→ **Exercise aim**: In the records below, write out every line from the one containing "My top crypto mining platforms" down to the one containing "none. I recall" as a numbered list, leaving out blank lines.

→ **Dataset content**:
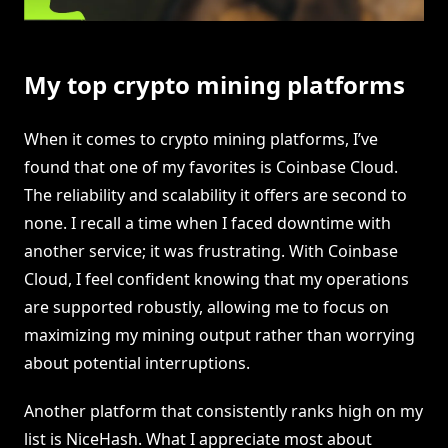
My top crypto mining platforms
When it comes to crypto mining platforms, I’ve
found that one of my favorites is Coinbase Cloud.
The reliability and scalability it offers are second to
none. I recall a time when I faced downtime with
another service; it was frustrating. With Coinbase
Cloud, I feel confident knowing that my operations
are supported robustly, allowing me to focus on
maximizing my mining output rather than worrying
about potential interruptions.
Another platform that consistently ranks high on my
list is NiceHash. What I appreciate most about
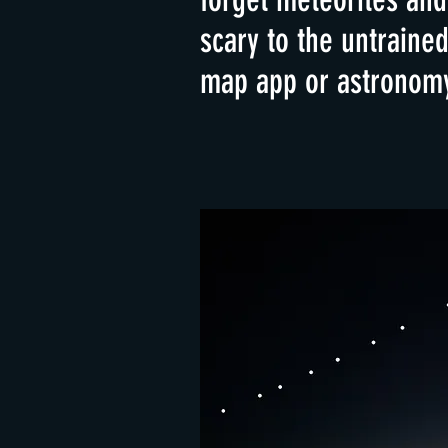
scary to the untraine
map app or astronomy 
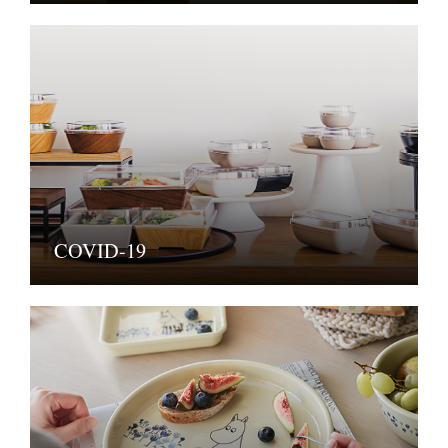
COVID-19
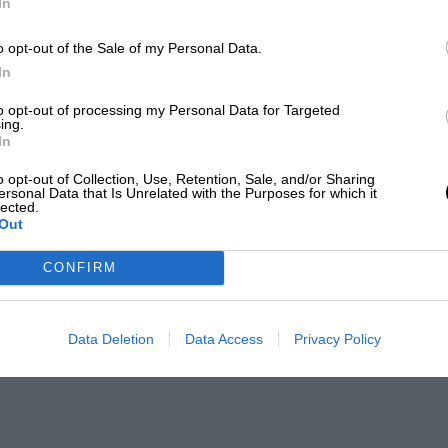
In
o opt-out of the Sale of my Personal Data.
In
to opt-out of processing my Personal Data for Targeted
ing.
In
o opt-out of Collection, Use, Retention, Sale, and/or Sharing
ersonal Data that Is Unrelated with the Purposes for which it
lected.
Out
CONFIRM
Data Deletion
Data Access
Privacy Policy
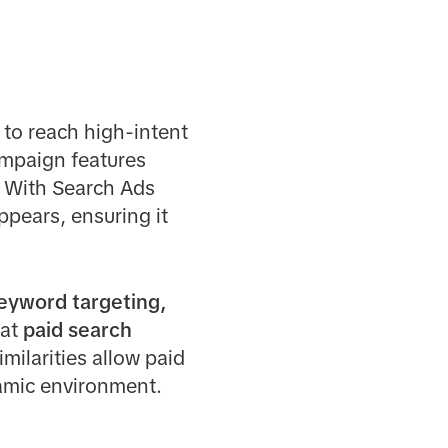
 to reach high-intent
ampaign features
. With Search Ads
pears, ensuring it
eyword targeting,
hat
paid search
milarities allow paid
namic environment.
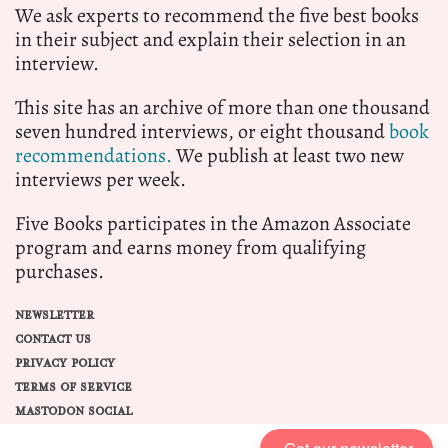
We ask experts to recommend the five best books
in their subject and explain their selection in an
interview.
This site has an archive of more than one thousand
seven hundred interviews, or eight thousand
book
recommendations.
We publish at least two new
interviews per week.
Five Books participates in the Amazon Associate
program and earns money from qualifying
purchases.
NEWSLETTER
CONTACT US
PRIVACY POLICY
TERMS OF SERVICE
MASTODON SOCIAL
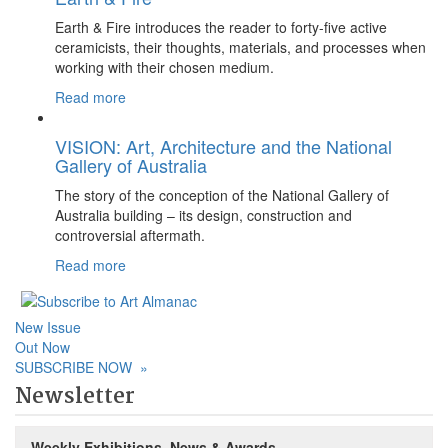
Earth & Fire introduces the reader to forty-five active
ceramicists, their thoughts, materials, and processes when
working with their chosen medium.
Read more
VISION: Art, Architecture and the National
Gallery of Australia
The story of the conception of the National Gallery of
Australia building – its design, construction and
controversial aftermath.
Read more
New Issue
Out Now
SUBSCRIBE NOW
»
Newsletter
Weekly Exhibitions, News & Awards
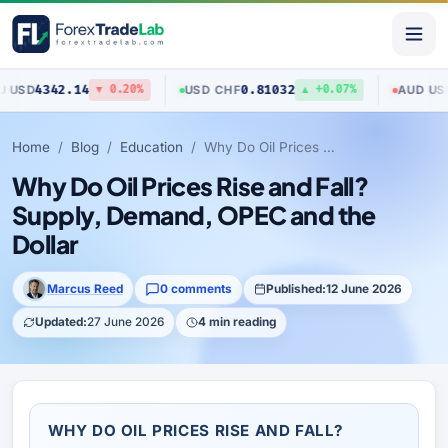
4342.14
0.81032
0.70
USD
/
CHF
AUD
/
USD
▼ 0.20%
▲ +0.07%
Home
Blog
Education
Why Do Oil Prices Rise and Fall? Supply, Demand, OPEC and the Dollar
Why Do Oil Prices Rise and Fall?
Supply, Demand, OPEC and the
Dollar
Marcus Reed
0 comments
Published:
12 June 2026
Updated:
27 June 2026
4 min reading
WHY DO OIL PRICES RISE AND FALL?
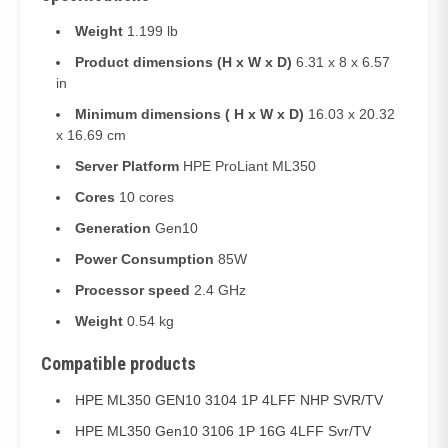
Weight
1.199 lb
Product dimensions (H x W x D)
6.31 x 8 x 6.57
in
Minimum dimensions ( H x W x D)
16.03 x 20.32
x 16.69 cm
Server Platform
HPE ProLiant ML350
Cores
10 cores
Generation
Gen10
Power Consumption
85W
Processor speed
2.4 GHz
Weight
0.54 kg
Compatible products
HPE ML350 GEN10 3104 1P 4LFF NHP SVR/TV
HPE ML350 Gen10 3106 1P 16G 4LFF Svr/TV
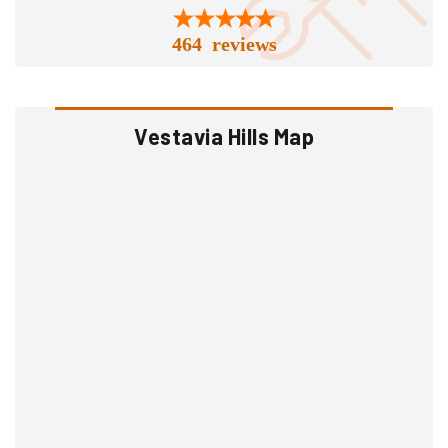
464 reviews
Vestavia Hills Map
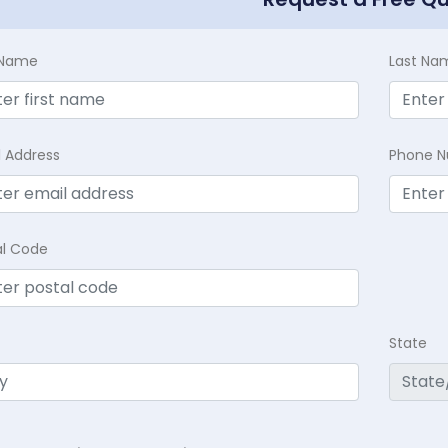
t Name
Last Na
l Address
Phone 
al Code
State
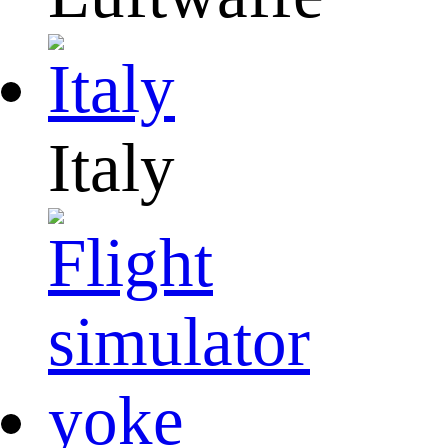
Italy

* * *

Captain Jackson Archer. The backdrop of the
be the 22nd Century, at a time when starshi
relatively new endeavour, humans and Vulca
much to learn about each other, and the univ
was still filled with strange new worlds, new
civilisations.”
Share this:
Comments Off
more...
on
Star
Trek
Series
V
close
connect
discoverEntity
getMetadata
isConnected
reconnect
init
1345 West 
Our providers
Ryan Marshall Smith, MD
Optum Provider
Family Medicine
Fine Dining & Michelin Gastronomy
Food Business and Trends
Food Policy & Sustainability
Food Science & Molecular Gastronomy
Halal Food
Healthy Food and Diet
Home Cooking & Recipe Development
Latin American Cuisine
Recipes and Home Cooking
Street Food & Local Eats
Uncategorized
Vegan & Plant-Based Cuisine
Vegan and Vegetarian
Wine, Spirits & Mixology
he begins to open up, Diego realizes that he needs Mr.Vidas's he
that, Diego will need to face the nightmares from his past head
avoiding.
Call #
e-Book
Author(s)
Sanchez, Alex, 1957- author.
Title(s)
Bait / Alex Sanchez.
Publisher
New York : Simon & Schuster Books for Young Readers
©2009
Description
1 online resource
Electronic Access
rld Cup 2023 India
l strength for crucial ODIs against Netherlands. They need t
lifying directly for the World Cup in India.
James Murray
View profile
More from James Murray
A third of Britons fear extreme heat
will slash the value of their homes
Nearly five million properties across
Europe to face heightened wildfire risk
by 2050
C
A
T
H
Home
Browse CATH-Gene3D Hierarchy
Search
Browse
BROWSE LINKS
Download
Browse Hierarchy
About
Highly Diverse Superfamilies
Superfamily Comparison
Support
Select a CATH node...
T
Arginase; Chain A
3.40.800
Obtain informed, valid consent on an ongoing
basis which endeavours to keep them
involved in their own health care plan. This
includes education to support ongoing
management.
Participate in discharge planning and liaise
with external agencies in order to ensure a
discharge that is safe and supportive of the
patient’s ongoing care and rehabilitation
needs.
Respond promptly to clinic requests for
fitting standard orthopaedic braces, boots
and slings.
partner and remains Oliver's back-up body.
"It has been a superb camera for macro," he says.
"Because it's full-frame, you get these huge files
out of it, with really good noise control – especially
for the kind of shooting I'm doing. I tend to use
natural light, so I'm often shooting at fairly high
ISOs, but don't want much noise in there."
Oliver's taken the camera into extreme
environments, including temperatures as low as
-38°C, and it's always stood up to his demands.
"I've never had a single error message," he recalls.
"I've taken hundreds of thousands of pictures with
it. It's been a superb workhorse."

→ **Finished task**:
1. My top crypto mining platforms
2. When it comes to crypto mining platforms, I’ve
3. found that one of my favorites is Coinbase Cloud.
4. The reliability and scalability it offers are second to
5. none. I recall a time when I faced downtime with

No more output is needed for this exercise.